Sono finiti in carcere dopo un blitz dei carabinieri tre imprenditori edili, accusati di associazione a delinquere di stampo camorristico: i loro nomi sono Antonio Simeoli, Luigi e Benedetto Simeoli, fondatori e attuali titolari della Sime Costruzioni. Il gip di Napoli ha emesso nei loro confronti un'ordinanza di custodia cautelare: i tre (padre e due figli) sarebbero legati al clan camorristico Polverino e sono stati trasferiti nel carcere di Poggioreale. In seguito all'operazione, eseguita dal nucleo investigativo dell'Arma, i cui dettagli saranno resi noti nelle prossime ore, sarebbe stato sequestrato anche un complesso residenziale.

Oltre ad associazione di tipo mafioso, i tre imprenditori edili sono accusati costruzione di opere edilizie senza autorizzazione e falsità materiale e ideologica in atti pubblici, reati aggravati da finalità mafiose.

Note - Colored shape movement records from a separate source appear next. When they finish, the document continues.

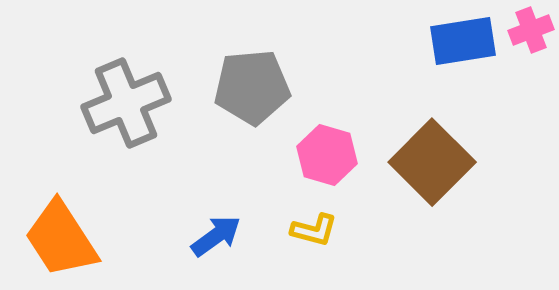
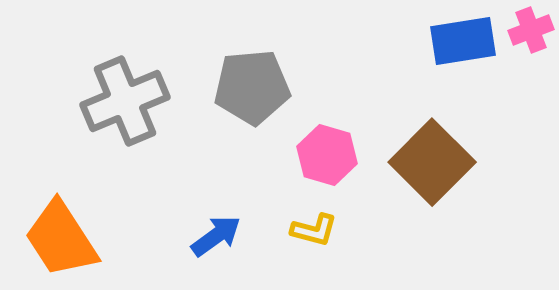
gray cross: moved 1 px left, 2 px up
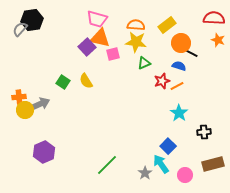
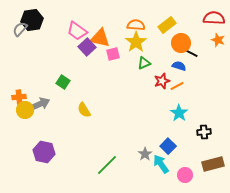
pink trapezoid: moved 20 px left, 12 px down; rotated 20 degrees clockwise
yellow star: rotated 30 degrees clockwise
yellow semicircle: moved 2 px left, 29 px down
purple hexagon: rotated 25 degrees counterclockwise
gray star: moved 19 px up
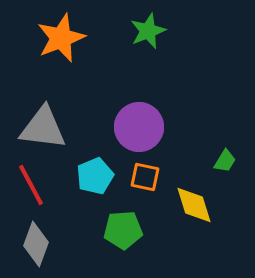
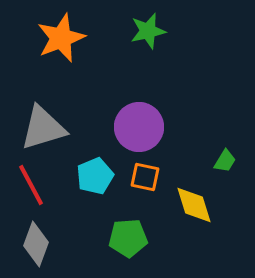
green star: rotated 9 degrees clockwise
gray triangle: rotated 24 degrees counterclockwise
green pentagon: moved 5 px right, 8 px down
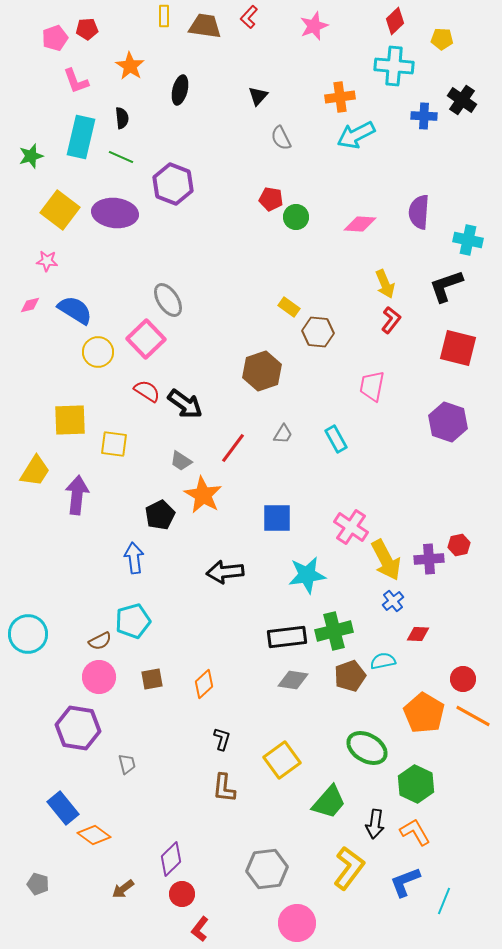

I militari, nel corso delle indagini coordinate dalla Direzione Distrettuale Antimafia di Napoli, hanno accertato molte speculazioni edilizie messe in atto da società controllate dal clan, con l’acquisizione di terreni e fabbricati e l’edificazione a Marano di Napoli di complessi residenziali, sulla base di autorizzazioni o concessioni emesse con false attestazioni di conformità.